As anticipated, chemical giant EI DuPont de Nemours & Company (DD) recorded robust growth in revenues and earnings in the second quarter of 2010.

DuPont recorded a near three-fold increase in quarterly earnings to $1.20 billion or $1.76 per share versus $400 million or 46 cents in the second quarter of 2009. Excluding non-recurring charges, the company earned $1.1 billion or $1.17 per share, outpacing the year-ago earnings of 61 cents and the Zacks Consensus estimate of 94 cents.

Higher revenues across all segment and regions, coupled with lower costs, culminated into higher earnings. Quarterly revenues of $8.6 billion exceeded the Zacks Consensus Estimate of $8.3 billion.

A 26% jump in revenues was primarily driven by a 21% increase in volumes. Improving selling prices (5%) and positive currency impacts (1%) partially offset by higher raw material, energy and transportation costs further aided revenue growth. DuPont saw sales volumes rising in double digits across all business segments, with the Electronics & Communications, Performance Materials and Safety & Protection segments reporting a pronounced 25% year-over-year volume expansion.

Regional Sales

Emerging markets sales grew 32%. Revenues in Asia-Pacific leapt 47% to $1.8 billion on a 40% rise in volumes, while earnings in Europe, Middle East and Africa shot up 24% to $2.1 billion helped by a 22% increase in volumes. Sales in Canada and Latin America grew 30% and 20% to $400 million and $700 million, with volumes rising 16% and 12%, respectively.

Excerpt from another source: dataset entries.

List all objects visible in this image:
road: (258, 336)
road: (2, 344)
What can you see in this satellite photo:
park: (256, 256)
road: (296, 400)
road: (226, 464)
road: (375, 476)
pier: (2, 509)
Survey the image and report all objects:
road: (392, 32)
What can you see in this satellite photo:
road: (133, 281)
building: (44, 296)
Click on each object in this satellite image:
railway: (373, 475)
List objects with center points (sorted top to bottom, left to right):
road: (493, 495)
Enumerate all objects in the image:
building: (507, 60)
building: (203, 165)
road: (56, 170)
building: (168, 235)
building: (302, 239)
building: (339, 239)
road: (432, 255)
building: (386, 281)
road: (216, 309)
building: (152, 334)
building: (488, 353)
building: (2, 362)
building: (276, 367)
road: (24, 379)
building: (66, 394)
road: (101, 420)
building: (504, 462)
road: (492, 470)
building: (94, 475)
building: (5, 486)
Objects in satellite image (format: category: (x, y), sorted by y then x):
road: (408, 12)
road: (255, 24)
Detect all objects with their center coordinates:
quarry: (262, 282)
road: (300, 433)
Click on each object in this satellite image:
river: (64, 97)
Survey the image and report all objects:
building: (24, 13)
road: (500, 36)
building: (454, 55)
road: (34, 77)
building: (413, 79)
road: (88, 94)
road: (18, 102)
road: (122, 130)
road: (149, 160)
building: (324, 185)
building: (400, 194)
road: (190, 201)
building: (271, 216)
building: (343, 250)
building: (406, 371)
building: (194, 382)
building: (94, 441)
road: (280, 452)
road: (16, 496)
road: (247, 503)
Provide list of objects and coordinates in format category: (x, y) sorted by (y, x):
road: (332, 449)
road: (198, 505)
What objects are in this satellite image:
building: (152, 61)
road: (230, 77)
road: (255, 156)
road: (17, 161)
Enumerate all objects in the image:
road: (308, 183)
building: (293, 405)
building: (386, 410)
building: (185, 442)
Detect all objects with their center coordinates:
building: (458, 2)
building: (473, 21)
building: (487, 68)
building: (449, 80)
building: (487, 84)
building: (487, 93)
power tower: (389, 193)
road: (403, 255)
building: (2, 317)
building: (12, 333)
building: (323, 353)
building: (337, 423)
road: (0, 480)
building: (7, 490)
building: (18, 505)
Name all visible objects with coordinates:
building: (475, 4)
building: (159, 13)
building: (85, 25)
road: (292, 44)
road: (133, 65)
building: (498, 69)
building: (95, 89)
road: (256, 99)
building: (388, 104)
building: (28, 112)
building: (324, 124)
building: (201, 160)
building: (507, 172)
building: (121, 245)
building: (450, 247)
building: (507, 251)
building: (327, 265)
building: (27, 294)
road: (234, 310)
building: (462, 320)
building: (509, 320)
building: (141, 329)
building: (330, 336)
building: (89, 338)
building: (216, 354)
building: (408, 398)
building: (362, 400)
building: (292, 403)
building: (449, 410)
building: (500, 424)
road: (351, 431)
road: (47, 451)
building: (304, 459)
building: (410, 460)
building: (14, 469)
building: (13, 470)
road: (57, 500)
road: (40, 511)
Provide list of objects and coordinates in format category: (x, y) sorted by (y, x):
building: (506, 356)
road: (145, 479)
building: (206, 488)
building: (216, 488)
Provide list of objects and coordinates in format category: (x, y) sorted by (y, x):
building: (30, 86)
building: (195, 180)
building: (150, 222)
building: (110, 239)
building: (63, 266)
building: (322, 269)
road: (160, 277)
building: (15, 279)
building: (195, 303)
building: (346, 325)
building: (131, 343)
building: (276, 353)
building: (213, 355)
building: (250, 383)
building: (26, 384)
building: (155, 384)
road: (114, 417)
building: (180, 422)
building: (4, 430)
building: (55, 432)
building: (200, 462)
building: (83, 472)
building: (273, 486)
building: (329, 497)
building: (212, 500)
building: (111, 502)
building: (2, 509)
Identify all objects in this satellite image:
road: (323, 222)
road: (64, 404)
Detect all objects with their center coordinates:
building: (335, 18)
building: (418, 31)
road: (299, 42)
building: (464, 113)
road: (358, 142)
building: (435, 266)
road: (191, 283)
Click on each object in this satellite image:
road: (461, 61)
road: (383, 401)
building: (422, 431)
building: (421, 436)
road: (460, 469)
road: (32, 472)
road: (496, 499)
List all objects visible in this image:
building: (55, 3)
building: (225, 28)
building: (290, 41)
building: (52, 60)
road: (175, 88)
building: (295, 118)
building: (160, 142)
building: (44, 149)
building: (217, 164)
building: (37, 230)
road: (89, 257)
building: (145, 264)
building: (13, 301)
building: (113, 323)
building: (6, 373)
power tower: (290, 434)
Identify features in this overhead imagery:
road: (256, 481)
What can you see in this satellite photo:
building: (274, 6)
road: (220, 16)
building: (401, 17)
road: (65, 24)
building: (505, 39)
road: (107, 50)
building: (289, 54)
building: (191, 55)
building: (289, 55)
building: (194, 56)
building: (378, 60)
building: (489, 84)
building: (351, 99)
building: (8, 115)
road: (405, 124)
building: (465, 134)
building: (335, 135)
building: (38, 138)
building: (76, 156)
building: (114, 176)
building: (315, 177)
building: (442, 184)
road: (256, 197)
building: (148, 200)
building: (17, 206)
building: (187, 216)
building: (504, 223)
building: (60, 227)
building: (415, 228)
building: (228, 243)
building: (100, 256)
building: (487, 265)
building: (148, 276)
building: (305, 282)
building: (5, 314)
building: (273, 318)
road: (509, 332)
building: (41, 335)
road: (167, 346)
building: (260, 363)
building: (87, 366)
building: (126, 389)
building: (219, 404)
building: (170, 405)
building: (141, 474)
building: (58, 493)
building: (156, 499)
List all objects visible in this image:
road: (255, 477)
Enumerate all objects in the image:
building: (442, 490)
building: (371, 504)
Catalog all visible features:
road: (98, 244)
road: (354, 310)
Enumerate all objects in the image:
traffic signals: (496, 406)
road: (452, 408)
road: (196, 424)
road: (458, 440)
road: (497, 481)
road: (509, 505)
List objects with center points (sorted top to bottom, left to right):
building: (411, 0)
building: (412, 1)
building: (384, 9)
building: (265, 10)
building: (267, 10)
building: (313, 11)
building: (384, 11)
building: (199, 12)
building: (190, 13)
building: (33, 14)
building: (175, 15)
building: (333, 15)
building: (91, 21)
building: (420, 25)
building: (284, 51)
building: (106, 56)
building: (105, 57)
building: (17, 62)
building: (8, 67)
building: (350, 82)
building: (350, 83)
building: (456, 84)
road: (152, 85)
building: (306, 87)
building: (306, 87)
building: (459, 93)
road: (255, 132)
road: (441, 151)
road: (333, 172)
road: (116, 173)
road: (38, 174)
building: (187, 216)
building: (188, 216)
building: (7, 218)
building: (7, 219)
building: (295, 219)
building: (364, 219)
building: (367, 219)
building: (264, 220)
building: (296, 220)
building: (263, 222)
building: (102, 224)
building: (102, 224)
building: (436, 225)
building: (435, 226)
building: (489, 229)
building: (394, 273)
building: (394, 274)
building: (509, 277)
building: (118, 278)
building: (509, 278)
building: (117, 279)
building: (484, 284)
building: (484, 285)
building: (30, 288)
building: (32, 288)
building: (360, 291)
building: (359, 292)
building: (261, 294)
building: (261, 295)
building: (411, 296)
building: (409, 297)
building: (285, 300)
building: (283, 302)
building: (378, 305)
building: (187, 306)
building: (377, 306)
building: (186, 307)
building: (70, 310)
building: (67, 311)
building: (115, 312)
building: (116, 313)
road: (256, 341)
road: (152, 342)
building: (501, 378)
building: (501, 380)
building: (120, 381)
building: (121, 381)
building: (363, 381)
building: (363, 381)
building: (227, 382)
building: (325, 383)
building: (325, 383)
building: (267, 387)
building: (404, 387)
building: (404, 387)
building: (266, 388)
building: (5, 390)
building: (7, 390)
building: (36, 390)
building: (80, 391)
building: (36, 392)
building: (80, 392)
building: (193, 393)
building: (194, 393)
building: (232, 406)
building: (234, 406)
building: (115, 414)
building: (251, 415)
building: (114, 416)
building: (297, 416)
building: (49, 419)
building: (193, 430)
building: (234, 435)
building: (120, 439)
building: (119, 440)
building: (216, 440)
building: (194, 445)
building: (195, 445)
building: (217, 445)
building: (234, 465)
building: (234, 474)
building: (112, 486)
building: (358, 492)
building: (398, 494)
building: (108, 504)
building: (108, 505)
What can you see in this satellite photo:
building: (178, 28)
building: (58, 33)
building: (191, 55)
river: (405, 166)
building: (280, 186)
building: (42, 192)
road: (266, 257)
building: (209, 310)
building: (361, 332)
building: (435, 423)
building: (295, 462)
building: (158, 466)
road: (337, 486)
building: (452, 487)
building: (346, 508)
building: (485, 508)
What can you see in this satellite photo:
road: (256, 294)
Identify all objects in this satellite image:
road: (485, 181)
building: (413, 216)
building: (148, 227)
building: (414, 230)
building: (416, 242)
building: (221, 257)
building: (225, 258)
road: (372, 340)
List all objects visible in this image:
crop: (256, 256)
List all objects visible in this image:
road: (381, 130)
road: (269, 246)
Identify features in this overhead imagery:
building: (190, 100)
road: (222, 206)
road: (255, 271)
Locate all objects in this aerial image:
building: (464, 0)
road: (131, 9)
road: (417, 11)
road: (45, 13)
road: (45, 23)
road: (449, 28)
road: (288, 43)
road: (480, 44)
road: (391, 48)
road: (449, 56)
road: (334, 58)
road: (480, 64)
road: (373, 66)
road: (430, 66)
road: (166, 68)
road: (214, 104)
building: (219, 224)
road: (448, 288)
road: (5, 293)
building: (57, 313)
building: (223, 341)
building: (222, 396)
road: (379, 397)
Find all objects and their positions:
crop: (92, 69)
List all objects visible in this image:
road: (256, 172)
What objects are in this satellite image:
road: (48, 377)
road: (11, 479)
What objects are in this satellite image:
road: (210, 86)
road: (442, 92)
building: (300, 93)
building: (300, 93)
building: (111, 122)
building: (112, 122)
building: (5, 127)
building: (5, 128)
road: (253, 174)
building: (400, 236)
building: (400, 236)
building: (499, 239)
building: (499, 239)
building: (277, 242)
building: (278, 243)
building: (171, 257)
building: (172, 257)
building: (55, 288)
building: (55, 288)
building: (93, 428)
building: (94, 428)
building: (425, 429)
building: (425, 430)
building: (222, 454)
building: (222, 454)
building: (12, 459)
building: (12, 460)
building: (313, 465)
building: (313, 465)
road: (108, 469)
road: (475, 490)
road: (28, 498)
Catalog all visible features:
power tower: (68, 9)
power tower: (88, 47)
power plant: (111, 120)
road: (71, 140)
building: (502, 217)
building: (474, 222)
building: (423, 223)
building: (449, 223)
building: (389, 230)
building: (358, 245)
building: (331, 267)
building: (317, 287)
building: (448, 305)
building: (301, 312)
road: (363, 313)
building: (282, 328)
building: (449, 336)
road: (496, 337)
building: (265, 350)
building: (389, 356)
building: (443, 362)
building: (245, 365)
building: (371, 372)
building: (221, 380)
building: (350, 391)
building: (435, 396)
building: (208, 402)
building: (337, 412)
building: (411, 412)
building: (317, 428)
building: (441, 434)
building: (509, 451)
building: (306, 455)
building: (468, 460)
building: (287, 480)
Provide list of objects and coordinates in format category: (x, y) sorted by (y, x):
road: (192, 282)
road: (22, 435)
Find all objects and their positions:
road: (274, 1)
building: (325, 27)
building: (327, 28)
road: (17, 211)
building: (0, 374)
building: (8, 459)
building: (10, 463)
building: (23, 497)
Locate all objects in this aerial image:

Sales in the North American markets were up 18% to $3.6 billion reflecting a 14% increase in volumes.

Segment Review

Agriculture and Nutrition: Segment’s sales improved 16% to $3 billion on a 12% rise in volumes and 5% rise in prices. Higher sales in the North American seed business helped higher volumes in the segment. Crop protection products volume increased especially insecticides and fungicides under the Rynaxypyr brand in Latin America. Operating income improved 31% to $762 million.

Electronics & Communications: Higher demand for photovoltaics drove revenues in the segment. Revenues soared 53% to $700 million driven by a 48% and 5% rise in volumes and prices respectively. Operating income was up 81% to $108 million.

Performance Chemicals
: Revenues in the segment climbed 26% to $1.6 billion on a 19% increase in volumes and a 5% rise in prices. The segment saw strong demand for titanium dioxide, fluoropolymers and refrigerants. Operating income grew 48% to $274 million.

Performance Coatings
: An 11% and 4% rise in volumes and prices pushed the segmental revenues by 15%. Volumes were driven by improving demand in the automotive OEM markets, particularly in the heavy duty trucks markets, globally. Operating income more than doubled to $75 million.

Performance Materials
: A robust 45% jump in revenues to $1.6 billion was on account of a 35% and 11% rise in volumes and prices. Strong demand in automotive, electronic and packaging markets led to growth in all regions. Operating income increased by $224 million to $261 million in the reported quarter.  

Safety and Protection: Sales increase of 27% to $800 million was primarily driven by volume rise of 27% year over year. Operating profits more than doubled to $121 million.

Guidance

Encouraged by the strong second quarter performance on the back of an improving global economy, DuPont raised its full-year earnings outlook to a range of $2.90 to $3.05 per share from its initial guidance of $2.50 to $2.70 per share. The company expects to record higher revenues and further strengthen its Safety & Protection.

In 2010, DuPont expects to post profits in the Pharmaceuticals business in the range of $460 to $480 million. The company expects full-year free cash flow to exceed $1.7 billion.

Zacks Recommendation

DuPont has focused on aggressive cost-cutting, and plans to capture $1 billion each by way of fixed costs and working capital productivity gains during 2010-2012. A focus on emerging markets along with a strong performance in the Agriculture & Nutrition segment is likely to generate about 10% growth in the top line during 2010–2012. DuPont hopes earnings to shoot up at a rate of 20% during this period.

However, the U.S. housing market slump and weak North American construction market have hurt DuPont’s Coatings business. Pharmaceutical royalties are also expected to decline after the expiration of patents in 2010.
 
Currently, DuPont has a short-term (1 to 3 months) Zacks #3 Rank and a long-term (6 months and longer) Neutral recommendation.